The league’s best quarterback plays on arguably the league’s most cost-efficient deal.

What do Matt Stafford, Ryan Tannehill and Andy Dalton have in common? Neither of them have been able to lead their respective teams to a postseason victory. Oh, and all three are scheduled to have higher salary cap hits than five-time world champion and reigning Super Bowl MVP Tom Brady.

Stafford, Tannehill and Dalton are just three of a staggering 21 quarterbacks who are currently scheduled to have a higher cap hit than Brady. The New England Patriots’ quarterback – unless he re-structures or extends his contract yet again – will weigh on his team’s salary cap with a hit of $14.0 million.

This puts him at the number 22 on the list of highest quarterback cap hits, right between the Chicago Bears’ Jay Cutler ($14.3 million) and the Cleveland Browns’ Robert Griffin III ($8.7 million), per Safe to say that neither of the two are in a league with Brady – and the same can be said about most if not all of the 21 quarterbacks who are projected to have higher cap hits next season.

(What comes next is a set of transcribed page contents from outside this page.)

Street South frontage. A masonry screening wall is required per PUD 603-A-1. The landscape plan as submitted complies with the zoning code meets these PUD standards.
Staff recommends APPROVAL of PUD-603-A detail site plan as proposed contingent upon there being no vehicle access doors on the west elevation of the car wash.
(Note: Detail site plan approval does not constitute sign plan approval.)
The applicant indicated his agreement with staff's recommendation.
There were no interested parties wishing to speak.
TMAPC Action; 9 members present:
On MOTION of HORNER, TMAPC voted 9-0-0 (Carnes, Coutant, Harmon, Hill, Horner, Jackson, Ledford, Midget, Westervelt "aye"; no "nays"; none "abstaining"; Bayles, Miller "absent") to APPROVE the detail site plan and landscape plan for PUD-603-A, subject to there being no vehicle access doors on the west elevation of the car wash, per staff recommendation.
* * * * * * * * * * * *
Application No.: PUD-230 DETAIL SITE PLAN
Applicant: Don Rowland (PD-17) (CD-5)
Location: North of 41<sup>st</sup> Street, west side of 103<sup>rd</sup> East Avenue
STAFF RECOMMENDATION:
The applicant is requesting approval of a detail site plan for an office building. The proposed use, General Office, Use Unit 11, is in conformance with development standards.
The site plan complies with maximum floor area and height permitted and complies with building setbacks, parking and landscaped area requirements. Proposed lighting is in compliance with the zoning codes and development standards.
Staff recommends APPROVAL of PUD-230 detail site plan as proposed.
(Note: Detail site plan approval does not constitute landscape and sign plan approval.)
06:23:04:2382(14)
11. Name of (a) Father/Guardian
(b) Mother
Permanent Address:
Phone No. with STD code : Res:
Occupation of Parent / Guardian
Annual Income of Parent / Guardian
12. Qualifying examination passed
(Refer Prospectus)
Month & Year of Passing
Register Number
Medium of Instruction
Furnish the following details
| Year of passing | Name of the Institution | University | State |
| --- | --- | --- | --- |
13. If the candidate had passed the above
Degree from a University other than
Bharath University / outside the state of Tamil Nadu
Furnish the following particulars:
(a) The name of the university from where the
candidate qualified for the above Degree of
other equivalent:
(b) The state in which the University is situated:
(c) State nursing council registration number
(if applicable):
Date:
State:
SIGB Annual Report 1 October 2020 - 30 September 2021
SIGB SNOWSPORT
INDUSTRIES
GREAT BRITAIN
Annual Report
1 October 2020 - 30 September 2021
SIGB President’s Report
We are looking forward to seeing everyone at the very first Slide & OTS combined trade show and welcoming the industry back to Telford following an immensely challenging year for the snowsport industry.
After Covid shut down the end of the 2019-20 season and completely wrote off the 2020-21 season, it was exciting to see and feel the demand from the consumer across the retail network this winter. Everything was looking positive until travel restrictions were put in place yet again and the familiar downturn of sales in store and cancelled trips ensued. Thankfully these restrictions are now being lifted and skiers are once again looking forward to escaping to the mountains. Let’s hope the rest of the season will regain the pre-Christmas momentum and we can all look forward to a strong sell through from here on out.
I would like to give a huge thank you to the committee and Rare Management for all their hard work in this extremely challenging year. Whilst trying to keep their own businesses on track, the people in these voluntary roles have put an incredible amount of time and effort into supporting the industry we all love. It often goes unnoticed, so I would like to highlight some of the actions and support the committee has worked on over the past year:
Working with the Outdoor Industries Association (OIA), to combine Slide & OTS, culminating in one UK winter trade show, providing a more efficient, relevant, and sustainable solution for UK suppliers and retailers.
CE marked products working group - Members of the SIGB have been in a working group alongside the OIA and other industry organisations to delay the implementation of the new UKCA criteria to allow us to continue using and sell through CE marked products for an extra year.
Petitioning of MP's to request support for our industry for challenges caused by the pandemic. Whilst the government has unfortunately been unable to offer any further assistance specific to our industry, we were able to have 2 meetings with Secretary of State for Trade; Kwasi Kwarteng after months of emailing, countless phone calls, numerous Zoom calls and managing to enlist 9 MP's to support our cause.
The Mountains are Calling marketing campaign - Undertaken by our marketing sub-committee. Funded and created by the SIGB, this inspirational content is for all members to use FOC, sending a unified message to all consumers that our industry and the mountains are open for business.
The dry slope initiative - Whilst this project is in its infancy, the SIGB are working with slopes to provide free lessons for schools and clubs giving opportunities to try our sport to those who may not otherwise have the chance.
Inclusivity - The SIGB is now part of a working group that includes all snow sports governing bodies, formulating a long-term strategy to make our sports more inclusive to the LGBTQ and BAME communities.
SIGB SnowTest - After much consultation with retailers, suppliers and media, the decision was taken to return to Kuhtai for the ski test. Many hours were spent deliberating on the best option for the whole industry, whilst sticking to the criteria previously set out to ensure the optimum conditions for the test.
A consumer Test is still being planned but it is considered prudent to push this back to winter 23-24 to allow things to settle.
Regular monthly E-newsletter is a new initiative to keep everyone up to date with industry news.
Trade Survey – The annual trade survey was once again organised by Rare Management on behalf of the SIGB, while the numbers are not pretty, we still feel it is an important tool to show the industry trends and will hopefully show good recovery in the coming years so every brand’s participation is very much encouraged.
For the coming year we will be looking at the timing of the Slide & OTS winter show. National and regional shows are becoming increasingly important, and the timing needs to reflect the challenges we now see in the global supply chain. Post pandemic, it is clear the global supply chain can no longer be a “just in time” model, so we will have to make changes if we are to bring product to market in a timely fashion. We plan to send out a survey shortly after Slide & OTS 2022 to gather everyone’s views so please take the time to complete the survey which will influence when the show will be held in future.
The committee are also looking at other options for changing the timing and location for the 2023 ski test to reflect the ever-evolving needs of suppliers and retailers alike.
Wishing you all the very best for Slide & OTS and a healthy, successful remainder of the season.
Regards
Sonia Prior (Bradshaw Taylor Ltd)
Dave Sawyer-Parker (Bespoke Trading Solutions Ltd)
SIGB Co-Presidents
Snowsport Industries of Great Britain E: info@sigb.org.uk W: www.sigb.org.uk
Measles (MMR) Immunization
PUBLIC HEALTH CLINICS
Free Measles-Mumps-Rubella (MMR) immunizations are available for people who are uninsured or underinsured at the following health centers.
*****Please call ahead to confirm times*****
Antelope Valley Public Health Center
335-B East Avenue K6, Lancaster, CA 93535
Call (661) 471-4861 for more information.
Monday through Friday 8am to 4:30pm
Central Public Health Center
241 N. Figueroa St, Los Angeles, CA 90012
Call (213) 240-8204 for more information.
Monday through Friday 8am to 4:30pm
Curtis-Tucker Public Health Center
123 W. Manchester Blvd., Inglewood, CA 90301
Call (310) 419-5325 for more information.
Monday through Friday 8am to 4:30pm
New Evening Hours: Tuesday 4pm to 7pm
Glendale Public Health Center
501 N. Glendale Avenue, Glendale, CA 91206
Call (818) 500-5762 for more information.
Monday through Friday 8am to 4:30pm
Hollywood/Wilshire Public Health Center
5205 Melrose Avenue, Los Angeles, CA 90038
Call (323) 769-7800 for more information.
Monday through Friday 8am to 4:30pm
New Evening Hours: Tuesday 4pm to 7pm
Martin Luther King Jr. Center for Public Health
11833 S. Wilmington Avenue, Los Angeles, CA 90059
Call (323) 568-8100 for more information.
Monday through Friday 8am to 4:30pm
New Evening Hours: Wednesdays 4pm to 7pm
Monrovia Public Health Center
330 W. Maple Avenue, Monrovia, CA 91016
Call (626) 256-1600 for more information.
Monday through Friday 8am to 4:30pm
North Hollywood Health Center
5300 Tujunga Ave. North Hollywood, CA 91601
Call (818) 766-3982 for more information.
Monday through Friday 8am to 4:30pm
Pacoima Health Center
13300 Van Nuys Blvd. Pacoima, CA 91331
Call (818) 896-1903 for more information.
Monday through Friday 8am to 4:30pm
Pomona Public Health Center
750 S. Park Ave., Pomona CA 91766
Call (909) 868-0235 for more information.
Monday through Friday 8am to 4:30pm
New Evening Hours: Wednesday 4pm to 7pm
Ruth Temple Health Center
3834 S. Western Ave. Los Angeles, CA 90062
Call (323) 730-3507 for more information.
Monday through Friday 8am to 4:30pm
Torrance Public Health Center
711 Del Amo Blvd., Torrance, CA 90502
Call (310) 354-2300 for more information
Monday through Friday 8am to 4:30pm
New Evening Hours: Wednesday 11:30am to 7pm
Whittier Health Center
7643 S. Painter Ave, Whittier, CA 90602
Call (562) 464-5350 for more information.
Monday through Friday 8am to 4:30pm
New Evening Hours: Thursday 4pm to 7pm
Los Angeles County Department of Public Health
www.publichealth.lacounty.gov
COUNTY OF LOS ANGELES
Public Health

It also can be said about one Mr. Mike Glennon, who is reportedly expected to sign a free agency contract at a yearly value of around $14/$15 million. Depending on the structure of such a deal, it would likely exceed Brady’s 2017 salary cap hit as well – putting the level of team-friendliness of the most decorated passer to ever step on a football field even more into perspective.

Brady, of course, has re-worked his contract multiple times over the past few years. And while he signed the richest quarterback deal in NFL history in 2010, his contracts have been among the most cost-efficient in the league. His current deal, which was signed last offseason and extended Brady through the 2019 season, is no different.

It also makes Brady the NFL’s biggest bargain, especially considering how the positional market is developing and how teams are spending crazy amounts of cash and draft capital on quarterbacks. Brady and New England have generally avoided this ever since he joined the team in 2000. And it helped the franchise build a deep roster around its best player year in and year out.

It remains to be seen if a team that potentially signs Mike Glennon – he of 11 pass attempts over the last two seasons – to a deal averaging $14 million per season will be able to do the same. The outlook of that happening, though, is not so good.